* _Given passage_
§ §
By Boitumelo Nte, Journalism & Media Studies student
In its closing event for the year, Rhodes University’s Office of Equity and Institutional Culture, together with Department of Political and International Relations, held ‘The Trial of Caster Semenya’ seminar at Eden Grove.
The Semenya seminar was contextualised on the backdrop of elite athlete Caster Semenya’s battle with the International Association of Athletics Federations’ (IAAF) rules on lowering testosterone levels in female athletes. The latest on this including the Court of Arbitration for Sport’s (CAS) ruling against Semenya’s IAAF discrimination case.
The seminar sought to highlight Rhodes University’s commitment to promoting gender awareness and gender equity, including LGBTQI++ issues within the context of the University's Equity Policy and transformation initiatives, which are overseen by, among others, the Equity and Institutional Culture Office.
Director of Equity & Institutional Culture Noluxolo Nhlapho introduced the panel, which included Professor Steve Cornelius of the University of Pretoria and former member of the IAAF Disciplinary Tribunal, who notably resigned from the body in protest over the testosterone rules in mid-2018.
Prof Cornelius spoke about the intricacies of Semenya’s case, as well as the case of Burundian athlete Francine Niyonsaba, a close rival of Semenya’s in the 800-metre races at the 2016 Olympics and the 2017 IAAF World Championships. Niyonsaba was flown to Europe, tested, medicated, and when the treatment didn’t work, she was sequestered to a camp in Kenya. “Surely this sort of thing should be considered a crime against humanity?” he declared.
Niyonsaba revealed earlier this year that she has hyperandrogenism – a condition that results in high levels of naturally-occurring testosterone in the female body –and this added voice to Semenya’s discrimination case against the IAAF. Prof Cornelius reminded the audience that Semanya’s case continues at the Switzerland Supreme Court, which has issued a short-term suspension on the IAAF’s rules to regulate excessive testosterone levels in female athletes.
Also speaking as well on the panel was Babalwa Mtshawu, intersex activist and PhD candidate at the University of the Free State. Mtshawu said that Semenya’s case specifically resonated with her as it speaks of a black female from a previously-disadvantaged background, who could not have initially understood gender distinctions like intersex, and was therefore not prepared for the magnitude of the gender war she was to face.
“For me, this case has been way bigger than what it is for other people. I look at Caster Semenya as the girl from a disadvantaged background, fighting against the world’s governing [sports] body all by herself. Fighting issues of gender politics, human biology, athletes’ rights, and racism all packaged together. It is a lot to deal with for one person,” she said.
§ §
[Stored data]
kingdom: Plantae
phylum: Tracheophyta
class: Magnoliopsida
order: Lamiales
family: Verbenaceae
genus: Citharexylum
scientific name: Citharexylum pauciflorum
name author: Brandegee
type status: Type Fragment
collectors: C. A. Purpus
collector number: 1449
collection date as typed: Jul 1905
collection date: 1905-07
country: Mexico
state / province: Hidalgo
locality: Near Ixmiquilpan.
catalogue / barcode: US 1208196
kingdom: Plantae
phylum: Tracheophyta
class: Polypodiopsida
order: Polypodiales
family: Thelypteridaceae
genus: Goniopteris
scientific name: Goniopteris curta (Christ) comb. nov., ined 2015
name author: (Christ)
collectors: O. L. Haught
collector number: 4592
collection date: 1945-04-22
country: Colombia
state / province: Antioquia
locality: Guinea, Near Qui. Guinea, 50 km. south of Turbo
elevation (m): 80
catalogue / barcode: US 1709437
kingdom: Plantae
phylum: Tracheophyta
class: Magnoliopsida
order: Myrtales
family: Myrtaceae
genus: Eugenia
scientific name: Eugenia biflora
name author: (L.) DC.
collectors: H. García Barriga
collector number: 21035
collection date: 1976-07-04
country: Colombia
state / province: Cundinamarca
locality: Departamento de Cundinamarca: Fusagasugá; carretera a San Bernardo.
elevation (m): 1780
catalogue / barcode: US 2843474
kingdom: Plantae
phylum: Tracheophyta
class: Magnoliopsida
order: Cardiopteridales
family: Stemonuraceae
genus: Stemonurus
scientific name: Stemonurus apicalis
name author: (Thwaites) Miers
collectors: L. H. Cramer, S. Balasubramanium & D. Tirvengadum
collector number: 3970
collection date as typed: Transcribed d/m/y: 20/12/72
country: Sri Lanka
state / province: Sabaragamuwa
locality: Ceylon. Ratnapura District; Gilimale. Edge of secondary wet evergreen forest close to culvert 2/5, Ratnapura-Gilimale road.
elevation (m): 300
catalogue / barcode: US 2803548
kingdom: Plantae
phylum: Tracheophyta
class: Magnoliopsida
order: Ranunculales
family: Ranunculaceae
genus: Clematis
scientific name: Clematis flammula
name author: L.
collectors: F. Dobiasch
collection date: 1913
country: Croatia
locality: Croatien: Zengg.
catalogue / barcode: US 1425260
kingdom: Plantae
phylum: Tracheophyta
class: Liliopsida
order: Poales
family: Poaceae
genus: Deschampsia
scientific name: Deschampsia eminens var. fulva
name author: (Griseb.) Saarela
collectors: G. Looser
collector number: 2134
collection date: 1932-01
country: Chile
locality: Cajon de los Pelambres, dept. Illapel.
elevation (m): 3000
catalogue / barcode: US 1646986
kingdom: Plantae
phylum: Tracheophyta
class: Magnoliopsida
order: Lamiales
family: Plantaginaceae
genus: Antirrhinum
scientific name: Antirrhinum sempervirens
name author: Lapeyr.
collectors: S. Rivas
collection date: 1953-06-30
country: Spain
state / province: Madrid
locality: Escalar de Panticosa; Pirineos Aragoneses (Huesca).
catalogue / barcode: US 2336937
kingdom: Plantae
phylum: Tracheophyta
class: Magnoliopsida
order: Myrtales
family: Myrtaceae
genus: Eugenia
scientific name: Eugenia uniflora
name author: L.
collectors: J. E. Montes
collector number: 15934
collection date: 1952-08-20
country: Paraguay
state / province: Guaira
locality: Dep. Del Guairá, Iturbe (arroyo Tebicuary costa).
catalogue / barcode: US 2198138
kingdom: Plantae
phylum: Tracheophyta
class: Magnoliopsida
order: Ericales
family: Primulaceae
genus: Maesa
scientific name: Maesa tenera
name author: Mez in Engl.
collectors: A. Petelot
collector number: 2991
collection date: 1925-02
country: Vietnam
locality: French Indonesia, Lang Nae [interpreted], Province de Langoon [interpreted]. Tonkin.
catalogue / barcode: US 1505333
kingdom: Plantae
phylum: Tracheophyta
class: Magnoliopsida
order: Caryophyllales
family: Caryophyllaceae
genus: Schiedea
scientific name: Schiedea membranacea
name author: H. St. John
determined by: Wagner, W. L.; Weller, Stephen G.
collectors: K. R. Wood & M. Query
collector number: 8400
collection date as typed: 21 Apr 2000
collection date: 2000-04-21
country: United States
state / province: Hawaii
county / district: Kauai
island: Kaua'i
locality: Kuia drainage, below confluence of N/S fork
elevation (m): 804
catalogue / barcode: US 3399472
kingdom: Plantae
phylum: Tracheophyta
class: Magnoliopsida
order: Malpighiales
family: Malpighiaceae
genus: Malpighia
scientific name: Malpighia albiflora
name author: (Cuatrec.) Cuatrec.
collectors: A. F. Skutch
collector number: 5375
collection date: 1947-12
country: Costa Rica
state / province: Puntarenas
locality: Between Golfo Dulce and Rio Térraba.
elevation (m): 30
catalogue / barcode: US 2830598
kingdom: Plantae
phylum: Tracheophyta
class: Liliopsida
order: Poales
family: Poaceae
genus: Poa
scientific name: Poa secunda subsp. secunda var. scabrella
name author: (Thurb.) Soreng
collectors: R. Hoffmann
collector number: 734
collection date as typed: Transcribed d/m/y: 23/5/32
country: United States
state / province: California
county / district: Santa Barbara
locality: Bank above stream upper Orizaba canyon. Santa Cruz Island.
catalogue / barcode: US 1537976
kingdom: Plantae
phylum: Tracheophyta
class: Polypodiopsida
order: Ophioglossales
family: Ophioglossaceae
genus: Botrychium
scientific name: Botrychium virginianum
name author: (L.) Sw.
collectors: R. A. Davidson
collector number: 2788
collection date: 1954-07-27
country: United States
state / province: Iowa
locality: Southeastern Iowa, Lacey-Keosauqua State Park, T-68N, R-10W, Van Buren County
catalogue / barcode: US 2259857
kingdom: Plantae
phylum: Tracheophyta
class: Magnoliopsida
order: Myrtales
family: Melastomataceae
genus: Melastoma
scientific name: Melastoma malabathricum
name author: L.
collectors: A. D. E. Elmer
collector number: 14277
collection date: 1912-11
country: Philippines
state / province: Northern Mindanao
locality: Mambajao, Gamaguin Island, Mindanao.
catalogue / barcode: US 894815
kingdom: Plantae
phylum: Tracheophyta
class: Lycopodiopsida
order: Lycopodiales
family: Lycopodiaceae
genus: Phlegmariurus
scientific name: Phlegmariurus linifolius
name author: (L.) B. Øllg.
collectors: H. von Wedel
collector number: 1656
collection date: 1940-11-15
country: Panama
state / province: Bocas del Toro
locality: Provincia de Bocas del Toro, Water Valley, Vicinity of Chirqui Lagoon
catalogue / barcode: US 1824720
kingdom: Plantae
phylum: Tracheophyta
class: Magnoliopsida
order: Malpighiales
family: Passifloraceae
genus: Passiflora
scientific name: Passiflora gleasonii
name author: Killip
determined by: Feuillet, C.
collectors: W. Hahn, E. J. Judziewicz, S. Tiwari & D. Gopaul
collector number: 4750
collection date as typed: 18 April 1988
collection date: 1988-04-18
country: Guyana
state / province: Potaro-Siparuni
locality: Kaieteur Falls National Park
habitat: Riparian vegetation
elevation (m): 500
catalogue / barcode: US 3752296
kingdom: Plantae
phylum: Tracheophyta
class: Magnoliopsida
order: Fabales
§ §
* _What needs to be done_
According to the seminar report, why did Professor Steve Cornelius resign from the IAAF Disciplinary Tribunal in mid-2018? The rows above come from a source unrelated to the seminar report.

* _Answer_
He resigned in protest over the testosterone rules.